Era esse o ensino do Cardeal Belarmino, tido como voz inspirada, e é ensino
oficial da Igreja de Roma pelo Concílio de Trento, que declara anátema contra
quem disser o contrário.
A ideia de um Purgatório, em si parece simpática,
se tivermos em vista o que acabámos de dizer acima sobre o Céu e o Inferno. É
simpático conceber que Deus dá uma segunda oportunidade ao homem. Mas um ensino
para merecer ser reconhecido como cristão tem de ter fundamento bíblico, que é
outra maneira de dizer tem de ter a ratificação apostólica. Se referimos entre
as marcas da Igreja a sua apostolicidade temos
de manter como princípio fundamental que o ensino a confessar tenha a
confirmação dos apóstolos, os quais o receberam, por sua vez, do Autor e
Consumador da, nossa fé, Jesus Cristo. Ora, o que é desde logo evidente é que
não há nenhum texto bíblico canónico que apoie tal doutrina. Exegetas
católico-romanos têm apresentado 1ª
Coríntios 3:15, mas a simples leitura, do texto e seu
contexto mostra o infundado do argumento. Fala realmente de um fogo no Dia do
Juízo, mas não de um fogo purificador. Será um fogo destruidor que porá à
mostra o carácter falso das obras apresentadas. Também se tem apontado Mateus 12:32
como fundamento para a crença no Purgatório. O texto diz que os pecados feitos
contra o Espírito Santo não serão perdoados nem neste
tempo, nem no futuro. Poderia subentender-se que há pecados que poderão
ser perdoados no tempo vindouro, após a morte? Calvino e todo o Protestantismo
rejeita essa interpretação e vê aí um sério alerta a que os homens não sejam
rebeldes contra Deus com uma malícia deliberada.

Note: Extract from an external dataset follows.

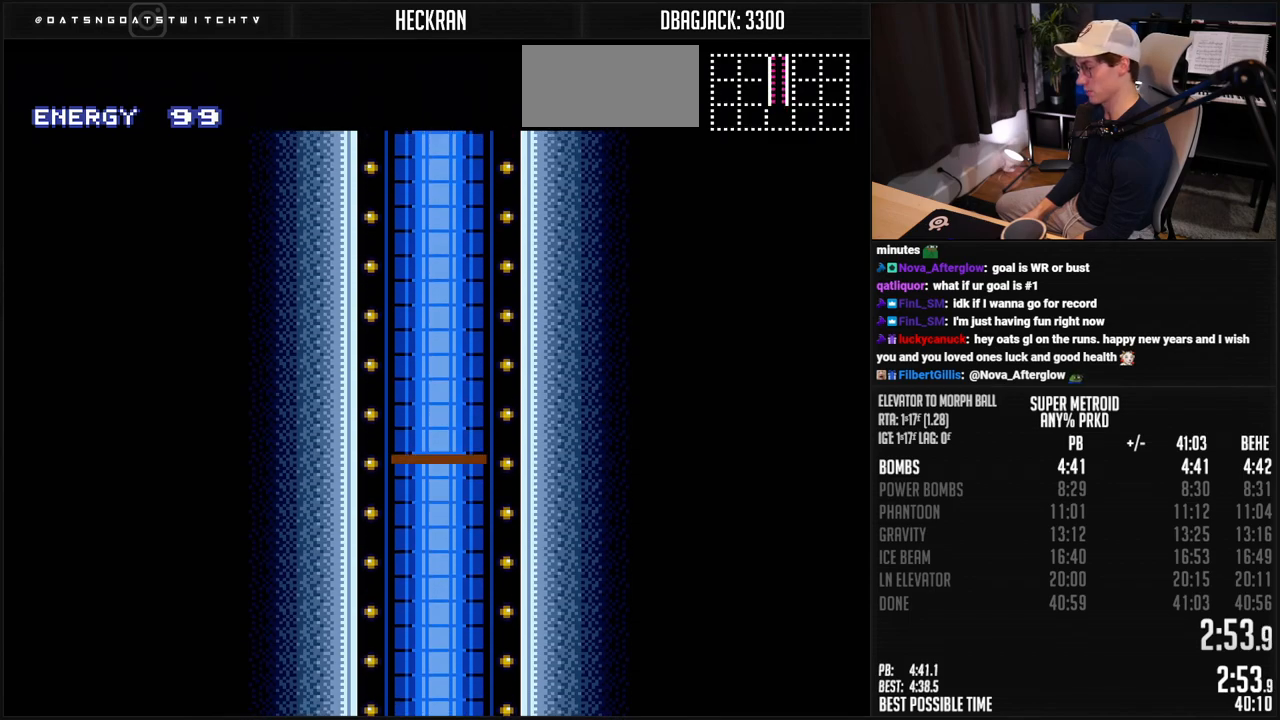
{"buttons": [], "events": [[117, "B", "up"]]}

Um texto que também é usado para
justificar a ideia do Purgatório é 2ª
Macabeus 12:42/45 , mas este texto não foi reconhecido
pela Igreja primitiva como texto canónico, sendo por isso designado como
“deuterocanónico” e apócrifo. Seria muito estranho que para uma doutrina de
tantas implicações houvesse apenas um texto e este sem firme canonicidade.

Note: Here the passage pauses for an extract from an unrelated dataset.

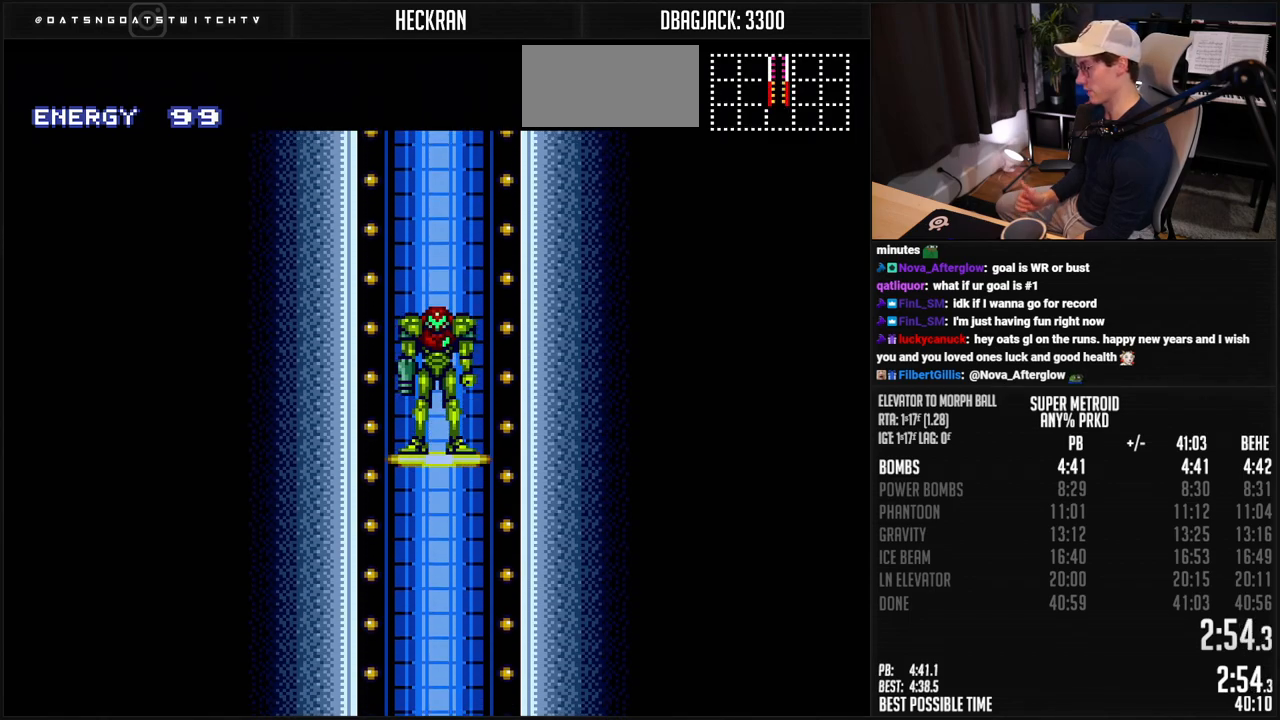
{"buttons": [], "events": []}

Pelo contrário, é possível apontar
textos bíblicos que não dão nenhuma possibilidade a tal crença. Ocupar-nos-ia
muito espaço a transcrição de vários textos bíblicos que não se harmonizam com
essa doutrina, pelo que nos limitaremos a chamar a atenção para um texto muito
esclarecedor: Disse Jesus. Em verdade, em verdade vos
digo que quem ouve a minha palavra e crê naquele que me enviou, tem avida
eterna e não incorre em condenação, mas passou da morte para a vida João 5:24.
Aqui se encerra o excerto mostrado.